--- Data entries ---
■ ■ ■ ■ ■

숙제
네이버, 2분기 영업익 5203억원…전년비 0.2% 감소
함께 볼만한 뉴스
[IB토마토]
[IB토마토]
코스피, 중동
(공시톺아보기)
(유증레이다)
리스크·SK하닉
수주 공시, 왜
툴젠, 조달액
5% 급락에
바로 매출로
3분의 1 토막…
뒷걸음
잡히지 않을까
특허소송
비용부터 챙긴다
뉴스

■ ■ ■ ■ ■

Write out every line of the data above, reproducing each one precisely as it appears.

--- Result of the exercise ---
숙제
네이버, 2분기 영업익 5203억원…전년비 0.2% 감소
함께 볼만한 뉴스
[IB토마토]
[IB토마토]
코스피, 중동
(공시톺아보기)
(유증레이다)
리스크·SK하닉
수주 공시, 왜
툴젠, 조달액
5% 급락에
바로 매출로
3분의 1 토막…
뒷걸음
잡히지 않을까
특허소송
비용부터 챙긴다
뉴스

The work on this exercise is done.